> _What to produce_: Copy every line from the material below that holds "lines".
··········
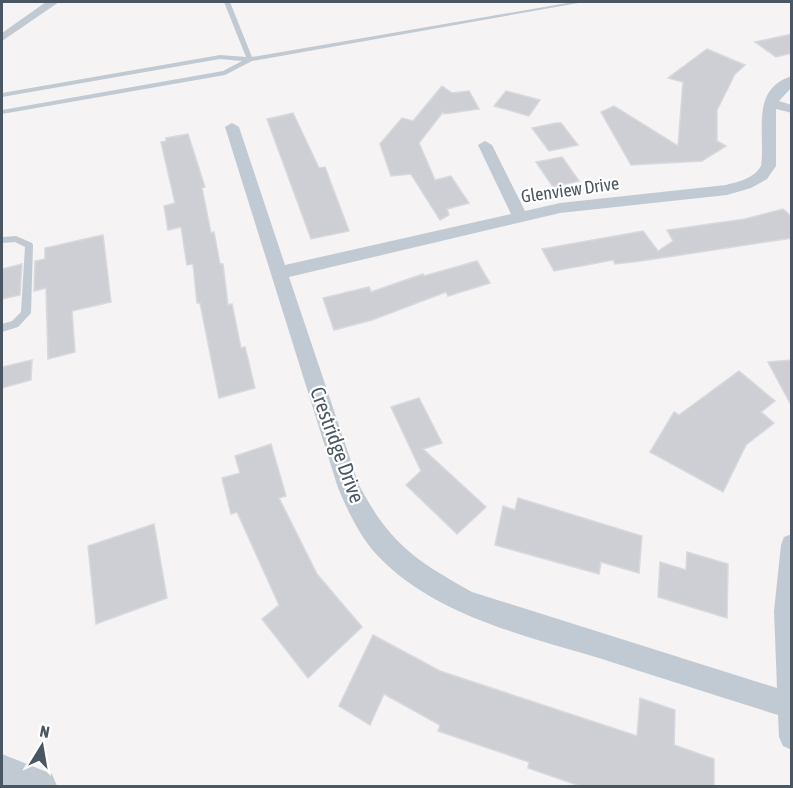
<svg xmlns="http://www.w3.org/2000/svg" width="793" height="788" viewBox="0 0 793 788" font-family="'Asap Condensed',sans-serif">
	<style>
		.building { fill: #cdcfd5; stroke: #d7d9de; stroke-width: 1.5 }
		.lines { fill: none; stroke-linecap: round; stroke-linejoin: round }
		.service { fill: #c1cad2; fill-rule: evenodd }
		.minor { fill: #c1cad2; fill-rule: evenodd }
		.tertiary { fill: #c1cad2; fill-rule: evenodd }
		.labels { text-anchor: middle; stroke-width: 4.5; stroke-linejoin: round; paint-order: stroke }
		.far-street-label { font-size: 18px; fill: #4a5661; stroke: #fff }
		.street-label { font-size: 21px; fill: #4a5661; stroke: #fff }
	</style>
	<rect width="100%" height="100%" fill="#f5f3f3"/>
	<g class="building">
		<polygon points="792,34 792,53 776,57 755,42"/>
		<polygon points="707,49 745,65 735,74 717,110 717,141 726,146 702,161 631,165 601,112 614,106 678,146 683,82 668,78"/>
		<polygon points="442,86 452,93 469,91 479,109 444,114 443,112 419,143 435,180 451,176 469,203 447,209 449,215 440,220 411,174 391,176 380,144 402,118 413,121"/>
		<polygon points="506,91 540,100 529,116 494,106"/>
		<polygon points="293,113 319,168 325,167 349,231 311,239 267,119"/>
		<polygon points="556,123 561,123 578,145 549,151 532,128"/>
		<polygon points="188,134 205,187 202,188 211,233 214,232 220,264 223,264 228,305 232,304 241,348 245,347 255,388 219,398 200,303 197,303 193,264 187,265 181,227 168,230 164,206 175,203 161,142 166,141 166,138"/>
		<polygon points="562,157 579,181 553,187 536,162"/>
		<polygon points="783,209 792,217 792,238 641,261 615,264 613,260 554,271 542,249 643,231 658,251 673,241 667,230 745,219"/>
		<polygon points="103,235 111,302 72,311 75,352 48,359 46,288 34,291 35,261 45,259 45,248"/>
		<polygon points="477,261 490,283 448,296 446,292 372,320 334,330 323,298 369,287 371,292 423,274 424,276"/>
		<polygon points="22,264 20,295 2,299 2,269"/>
		<polygon points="32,360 31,380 2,388 2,367"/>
		<polygon points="792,360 792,407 768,362"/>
		<polygon points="739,371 775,401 761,412 774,423 746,445 723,492 650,452 674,412 679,415"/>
		<polygon points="419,398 442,443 423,449 486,507 457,534 406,485 421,471 391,407"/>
		<polygon points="271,444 286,496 279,498 317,574 362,627 308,678 262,619 279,605 237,512 231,514 222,478 240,473 235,456"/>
		<polygon points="518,498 642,536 639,573 601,562 599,574 495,545 503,506 515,510"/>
		<polygon points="154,524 167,598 96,624 88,546"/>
		<polygon points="687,552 728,564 727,618 658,597 660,562 686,570"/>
		<polygon points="373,635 440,671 637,736 640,698 675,710 674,745 714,759 714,786 580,786 528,768 529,762 438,731 440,725 384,694 370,725 339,706"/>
	</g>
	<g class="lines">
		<g class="service">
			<polygon points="224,2 230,2 252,57 573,2 584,2 252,61 225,75 2,114 2,110 223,71 242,61 220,59 2,97 2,93 220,55 246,57"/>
			<polygon points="16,236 32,243 33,245 31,313 18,327 2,332 2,324 12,321 21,312 25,247 15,242 2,243 2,237"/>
		</g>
		<g class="minor">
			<polygon points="46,2 59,2 2,41 2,33"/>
			<path d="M 792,76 L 792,87 L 779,101 L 792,105 L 792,113 L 776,109 L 776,166 L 767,179 L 751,188 L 727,195 L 560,213 L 289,277 L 359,485 C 390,544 415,560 472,592 L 777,688 L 774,611 L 781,545 L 784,537 L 792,534 L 792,750 L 783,746 L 779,737 L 778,715 C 718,696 658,677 599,658 C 523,635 433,615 377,555 C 360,537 348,511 338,488 L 225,127 L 232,123 L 239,127 L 285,265 L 511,214 L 478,145 L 485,141 L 492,145 L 525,211 L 560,203 L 726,185 C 740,181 753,179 761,166 C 766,135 749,89 792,76 Z"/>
		</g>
		<polygon class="tertiary" points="2,754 52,774 57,786 2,786"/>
	</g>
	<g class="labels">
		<g class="far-street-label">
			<text transform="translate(570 190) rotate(-8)" y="6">Glenview Drive</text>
		</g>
		<g class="street-label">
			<text transform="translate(337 445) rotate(70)" y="7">Crestridge Drive</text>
		</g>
	</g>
	<rect width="793" height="788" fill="none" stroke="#4a5661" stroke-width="6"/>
	<g transform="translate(42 746) rotate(11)" stroke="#ffffff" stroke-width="4.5" paint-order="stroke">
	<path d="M0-4.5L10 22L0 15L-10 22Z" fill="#4a5661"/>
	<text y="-9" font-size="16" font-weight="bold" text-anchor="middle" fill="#4a5661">N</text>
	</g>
</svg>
··········
> _Worked solution_:
		.lines { fill: none; stroke-linecap: round; stroke-linejoin: round }
	<g class="lines">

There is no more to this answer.